Tensor product of quotient of modules.

Question

Let $R$ be a ring with ideals $I$ and $J$. I want to show that

$$R/I \otimes_R R/J = R/(I+J)$$

I'm not sure how to do it and I find working with tensors and quotients together quite difficult so some guidance would be appreciated.

I have constructed a map $\phi : R/I \times R/J \to R/(I + J)$ as $\phi(a + I,b +J) = ab + I + J$ and showed that this is well defined and bilinear, this gave me a map $\bar \phi : R/I \otimes_R R/J \to R/(I+J)$ from the universal property of tensor products.

In order to get a map back the way I have considered the kernel of the map $\psi : R \to R/I \times R/J$ defined by $\psi(m) = (m + I)\otimes (m + J)$. I think the kernel will be $I + J$ and I wanted to show that all elements of $I + J$ get mapped to zero by this and then secondly show that anything gets mapped to zero is within $I + J$.

For the first part I reason that any element of $I + J$ is of the form $a i + b j$ and so $\psi(a i + b j) = (a i + b j + I) \otimes (a i + b j + J) = (b j + I) \otimes (a i + J)$. I don't know how to continue to show that this $= 0$.

For the second part I don't know how to start.

And then once I have the two maps how would I show they form an isomorphism?

Answer 1

I assume $R$ is a commutative ring with unity $1$.

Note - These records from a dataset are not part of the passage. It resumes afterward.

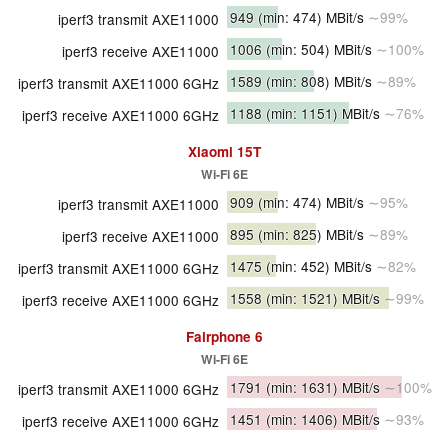
949
(min: 474)
MBit/s
∼99%
iperf3 transmit AXE11000
1006
(min: 504)
MBit/s
∼100%
iperf3 receive AXE11000
1589
(min: 808)
MBit/s
∼89%
iperf3 transmit AXE11000 6GHz
1188
(min: 1151)
MBit/s
∼76%
iperf3 receive AXE11000 6GHz
Xiaomi 15T
Wi-Fi 6E
909
(min: 474)
MBit/s
∼95%
iperf3 transmit AXE11000
895
(min: 825)
MBit/s
∼89%
iperf3 receive AXE11000
1475
(min: 452)
MBit/s
∼82%
iperf3 transmit AXE11000 6GHz
1558
(min: 1521)
MBit/s
∼99%
iperf3 receive AXE11000 6GHz
Fairphone 6
Wi-Fi 6E
1791
(min: 1631)
MBit/s
∼100%
iperf3 transmit AXE11000 6GHz
1451
(min: 1406)
MBit/s
∼93%
iperf3 receive AXE11000 6GHz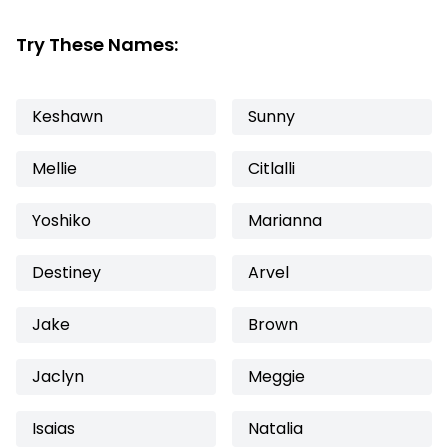
Try These Names:
Keshawn
Sunny
Mellie
Citlalli
Yoshiko
Marianna
Destiney
Arvel
Jake
Brown
Jaclyn
Meggie
Isaias
Natalia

The key observation is that $R/I$ is a cyclic $R$-module, generated by $[1]_I=1+I$, for any ideal $I$.

Let $\beta:R/I\times R/J\to M$ be a bilinear map, and define $b_0:R\to M, \ r\mapsto r\cdot \beta([1]_I,\,[1]_J)$.

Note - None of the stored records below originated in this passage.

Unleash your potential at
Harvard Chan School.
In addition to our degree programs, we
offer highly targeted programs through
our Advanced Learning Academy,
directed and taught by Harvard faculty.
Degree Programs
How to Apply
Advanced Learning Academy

Show that $I+J\subseteq \ker b_0$, so that $b_0$ induces a map $b:R/(I+J) \to M$.
Prove that $b$ is the unique homomorphism making $\beta=b\circ\phi$.

Answer 2

Let‘s show that $R/(I+J)$ satisfies the universal property of the tensor product; then we‘re done by the usual universal property argument. First, we need a bilinear map $\phi: R/I \times R/J\rightarrow R/(I+J)$, which is the map you defined. Now let S be any ring together with a bilinear map $\varphi: R/I \times R/J\rightarrow S$; we need to see that this factors uniquely through $R/(I+J)$. Consider the map $\alpha: R\rightarrow R/I\times R/J\rightarrow S$ with $r\mapsto (r+I,r+J)\mapsto\varphi(r+I,1)$. Since $I$ and $J$ are in the kernel of $\alpha$, so is $I+J$ and we get an induced map $\beta:R/(I+J)\rightarrow S$ defined by $r+(I+J)\mapsto \varphi(r+I,1)$ which is the one we were looking for.